## Directions
From the listing below, retype exactly the line holding "17: (335, 922)", the line holding "123: (681, 301)", and the lines between them; skip everything else.

##########

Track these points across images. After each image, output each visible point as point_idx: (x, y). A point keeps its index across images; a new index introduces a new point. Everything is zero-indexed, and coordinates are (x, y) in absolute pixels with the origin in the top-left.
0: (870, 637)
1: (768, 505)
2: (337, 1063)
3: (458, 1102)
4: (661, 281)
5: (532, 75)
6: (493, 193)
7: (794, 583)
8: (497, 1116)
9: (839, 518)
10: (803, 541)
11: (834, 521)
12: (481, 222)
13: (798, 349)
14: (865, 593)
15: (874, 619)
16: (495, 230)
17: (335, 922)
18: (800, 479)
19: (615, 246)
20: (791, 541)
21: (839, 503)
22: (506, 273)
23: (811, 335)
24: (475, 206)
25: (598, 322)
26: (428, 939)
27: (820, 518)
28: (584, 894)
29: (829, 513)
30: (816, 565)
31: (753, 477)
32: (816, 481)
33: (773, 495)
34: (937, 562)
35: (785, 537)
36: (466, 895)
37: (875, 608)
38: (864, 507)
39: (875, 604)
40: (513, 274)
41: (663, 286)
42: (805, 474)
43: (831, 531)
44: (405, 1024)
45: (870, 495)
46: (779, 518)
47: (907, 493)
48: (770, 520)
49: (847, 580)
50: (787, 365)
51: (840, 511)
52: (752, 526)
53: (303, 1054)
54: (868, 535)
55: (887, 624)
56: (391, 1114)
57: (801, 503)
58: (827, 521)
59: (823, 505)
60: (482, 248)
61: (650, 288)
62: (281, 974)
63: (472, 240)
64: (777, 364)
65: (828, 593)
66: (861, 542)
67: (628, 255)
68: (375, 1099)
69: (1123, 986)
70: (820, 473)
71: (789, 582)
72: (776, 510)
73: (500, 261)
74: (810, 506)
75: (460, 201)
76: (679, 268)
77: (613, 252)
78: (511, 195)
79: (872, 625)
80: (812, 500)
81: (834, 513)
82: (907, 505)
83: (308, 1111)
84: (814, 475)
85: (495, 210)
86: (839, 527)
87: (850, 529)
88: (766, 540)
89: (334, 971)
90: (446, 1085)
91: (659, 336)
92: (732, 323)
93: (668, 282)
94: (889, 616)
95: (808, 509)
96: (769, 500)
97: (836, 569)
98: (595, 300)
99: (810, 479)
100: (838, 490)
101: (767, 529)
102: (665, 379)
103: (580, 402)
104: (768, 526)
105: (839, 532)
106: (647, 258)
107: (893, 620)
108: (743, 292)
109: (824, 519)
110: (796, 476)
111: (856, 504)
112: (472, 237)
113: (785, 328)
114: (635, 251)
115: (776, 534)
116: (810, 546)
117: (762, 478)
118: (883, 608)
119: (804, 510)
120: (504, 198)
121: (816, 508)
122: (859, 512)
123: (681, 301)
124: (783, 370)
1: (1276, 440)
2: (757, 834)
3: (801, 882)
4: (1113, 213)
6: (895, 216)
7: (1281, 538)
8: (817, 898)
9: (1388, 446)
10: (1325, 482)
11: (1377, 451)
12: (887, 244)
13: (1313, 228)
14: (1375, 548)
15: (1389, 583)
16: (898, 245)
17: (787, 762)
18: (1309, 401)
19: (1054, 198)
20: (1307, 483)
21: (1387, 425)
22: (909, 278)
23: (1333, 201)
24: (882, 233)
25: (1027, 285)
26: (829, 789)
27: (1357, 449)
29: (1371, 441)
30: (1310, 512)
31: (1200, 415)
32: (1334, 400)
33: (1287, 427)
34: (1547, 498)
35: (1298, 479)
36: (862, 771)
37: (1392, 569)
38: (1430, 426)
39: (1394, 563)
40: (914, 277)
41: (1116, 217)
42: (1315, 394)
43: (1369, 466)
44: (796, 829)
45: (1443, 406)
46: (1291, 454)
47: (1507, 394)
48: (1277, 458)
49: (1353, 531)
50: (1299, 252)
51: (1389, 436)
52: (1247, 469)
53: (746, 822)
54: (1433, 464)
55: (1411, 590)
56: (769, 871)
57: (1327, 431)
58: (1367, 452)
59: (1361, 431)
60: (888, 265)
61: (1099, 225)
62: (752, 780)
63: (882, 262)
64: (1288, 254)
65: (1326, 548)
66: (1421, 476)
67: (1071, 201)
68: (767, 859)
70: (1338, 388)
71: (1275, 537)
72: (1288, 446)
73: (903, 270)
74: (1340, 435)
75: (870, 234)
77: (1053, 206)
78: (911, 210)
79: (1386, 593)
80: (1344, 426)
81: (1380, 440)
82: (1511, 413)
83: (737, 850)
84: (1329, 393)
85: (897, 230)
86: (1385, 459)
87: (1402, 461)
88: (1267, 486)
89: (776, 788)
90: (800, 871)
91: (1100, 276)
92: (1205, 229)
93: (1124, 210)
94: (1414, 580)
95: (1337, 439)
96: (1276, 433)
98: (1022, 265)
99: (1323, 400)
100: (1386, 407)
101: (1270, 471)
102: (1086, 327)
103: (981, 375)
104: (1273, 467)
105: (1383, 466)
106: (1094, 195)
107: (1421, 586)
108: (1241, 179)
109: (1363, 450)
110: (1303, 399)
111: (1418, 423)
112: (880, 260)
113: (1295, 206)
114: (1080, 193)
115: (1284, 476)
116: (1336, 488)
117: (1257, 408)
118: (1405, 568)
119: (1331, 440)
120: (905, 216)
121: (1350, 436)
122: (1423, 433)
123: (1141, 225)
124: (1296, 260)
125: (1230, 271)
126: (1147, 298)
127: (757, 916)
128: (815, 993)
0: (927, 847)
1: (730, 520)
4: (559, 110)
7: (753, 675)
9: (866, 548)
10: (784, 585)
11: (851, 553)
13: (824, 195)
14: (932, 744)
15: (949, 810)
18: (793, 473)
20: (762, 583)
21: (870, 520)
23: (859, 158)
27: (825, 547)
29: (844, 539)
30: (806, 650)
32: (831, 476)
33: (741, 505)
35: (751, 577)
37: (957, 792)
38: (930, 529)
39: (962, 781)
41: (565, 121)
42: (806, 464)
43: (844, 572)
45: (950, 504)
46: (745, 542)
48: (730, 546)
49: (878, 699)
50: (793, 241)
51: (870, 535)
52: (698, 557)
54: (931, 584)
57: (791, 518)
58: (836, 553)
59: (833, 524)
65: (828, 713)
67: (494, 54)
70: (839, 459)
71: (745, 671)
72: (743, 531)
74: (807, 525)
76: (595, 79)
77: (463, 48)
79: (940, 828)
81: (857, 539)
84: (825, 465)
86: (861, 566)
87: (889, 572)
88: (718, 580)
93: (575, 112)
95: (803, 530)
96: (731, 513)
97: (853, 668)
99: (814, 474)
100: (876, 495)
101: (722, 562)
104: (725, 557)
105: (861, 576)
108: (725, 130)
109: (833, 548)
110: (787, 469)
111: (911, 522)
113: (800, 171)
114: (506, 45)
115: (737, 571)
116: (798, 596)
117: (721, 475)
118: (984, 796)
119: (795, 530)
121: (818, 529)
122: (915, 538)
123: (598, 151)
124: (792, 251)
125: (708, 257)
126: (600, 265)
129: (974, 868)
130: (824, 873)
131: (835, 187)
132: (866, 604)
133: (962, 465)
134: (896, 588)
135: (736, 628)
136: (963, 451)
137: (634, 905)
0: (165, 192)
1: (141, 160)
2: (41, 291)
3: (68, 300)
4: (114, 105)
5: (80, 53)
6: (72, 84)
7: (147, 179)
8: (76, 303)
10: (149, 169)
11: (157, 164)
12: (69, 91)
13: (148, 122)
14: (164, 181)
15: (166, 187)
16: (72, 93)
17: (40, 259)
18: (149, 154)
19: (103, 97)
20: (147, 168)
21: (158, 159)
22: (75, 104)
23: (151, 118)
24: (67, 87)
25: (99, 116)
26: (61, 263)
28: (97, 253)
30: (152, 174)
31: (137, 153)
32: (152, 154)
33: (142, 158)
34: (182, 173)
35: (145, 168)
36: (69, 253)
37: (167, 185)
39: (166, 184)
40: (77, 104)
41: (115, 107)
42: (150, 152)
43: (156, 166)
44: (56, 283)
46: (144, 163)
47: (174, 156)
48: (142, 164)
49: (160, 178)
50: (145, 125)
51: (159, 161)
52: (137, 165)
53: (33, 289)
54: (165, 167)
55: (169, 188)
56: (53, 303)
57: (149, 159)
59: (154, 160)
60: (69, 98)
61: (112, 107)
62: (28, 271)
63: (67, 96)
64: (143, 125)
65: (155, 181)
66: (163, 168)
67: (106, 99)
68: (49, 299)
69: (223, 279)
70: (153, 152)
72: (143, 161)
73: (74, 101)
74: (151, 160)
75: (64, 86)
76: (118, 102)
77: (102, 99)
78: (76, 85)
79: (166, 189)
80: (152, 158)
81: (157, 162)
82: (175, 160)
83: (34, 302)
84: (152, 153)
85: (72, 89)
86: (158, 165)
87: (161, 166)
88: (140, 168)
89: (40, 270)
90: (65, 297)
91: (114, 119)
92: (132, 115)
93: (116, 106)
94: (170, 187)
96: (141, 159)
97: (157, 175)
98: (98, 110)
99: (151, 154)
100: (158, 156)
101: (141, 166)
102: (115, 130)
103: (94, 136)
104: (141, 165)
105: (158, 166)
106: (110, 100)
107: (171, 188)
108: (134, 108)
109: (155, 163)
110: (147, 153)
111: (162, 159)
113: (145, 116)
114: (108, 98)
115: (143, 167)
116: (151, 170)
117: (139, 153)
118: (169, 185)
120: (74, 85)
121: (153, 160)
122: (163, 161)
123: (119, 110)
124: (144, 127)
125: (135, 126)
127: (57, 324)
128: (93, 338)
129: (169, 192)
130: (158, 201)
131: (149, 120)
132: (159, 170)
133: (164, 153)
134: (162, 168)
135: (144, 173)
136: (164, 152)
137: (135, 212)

##########

## Expected output
17: (335, 922)
18: (800, 479)
19: (615, 246)
20: (791, 541)
21: (839, 503)
22: (506, 273)
23: (811, 335)
24: (475, 206)
25: (598, 322)
26: (428, 939)
27: (820, 518)
28: (584, 894)
29: (829, 513)
30: (816, 565)
31: (753, 477)
32: (816, 481)
33: (773, 495)
34: (937, 562)
35: (785, 537)
36: (466, 895)
37: (875, 608)
38: (864, 507)
39: (875, 604)
40: (513, 274)
41: (663, 286)
42: (805, 474)
43: (831, 531)
44: (405, 1024)
45: (870, 495)
46: (779, 518)
47: (907, 493)
48: (770, 520)
49: (847, 580)
50: (787, 365)
51: (840, 511)
52: (752, 526)
53: (303, 1054)
54: (868, 535)
55: (887, 624)
56: (391, 1114)
57: (801, 503)
58: (827, 521)
59: (823, 505)
60: (482, 248)
61: (650, 288)
62: (281, 974)
63: (472, 240)
64: (777, 364)
65: (828, 593)
66: (861, 542)
67: (628, 255)
68: (375, 1099)
69: (1123, 986)
70: (820, 473)
71: (789, 582)
72: (776, 510)
73: (500, 261)
74: (810, 506)
75: (460, 201)
76: (679, 268)
77: (613, 252)
78: (511, 195)
79: (872, 625)
80: (812, 500)
81: (834, 513)
82: (907, 505)
83: (308, 1111)
84: (814, 475)
85: (495, 210)
86: (839, 527)
87: (850, 529)
88: (766, 540)
89: (334, 971)
90: (446, 1085)
91: (659, 336)
92: (732, 323)
93: (668, 282)
94: (889, 616)
95: (808, 509)
96: (769, 500)
97: (836, 569)
98: (595, 300)
99: (810, 479)
100: (838, 490)
101: (767, 529)
102: (665, 379)
103: (580, 402)
104: (768, 526)
105: (839, 532)
106: (647, 258)
107: (893, 620)
108: (743, 292)
109: (824, 519)
110: (796, 476)
111: (856, 504)
112: (472, 237)
113: (785, 328)
114: (635, 251)
115: (776, 534)
116: (810, 546)
117: (762, 478)
118: (883, 608)
119: (804, 510)
120: (504, 198)
121: (816, 508)
122: (859, 512)
123: (681, 301)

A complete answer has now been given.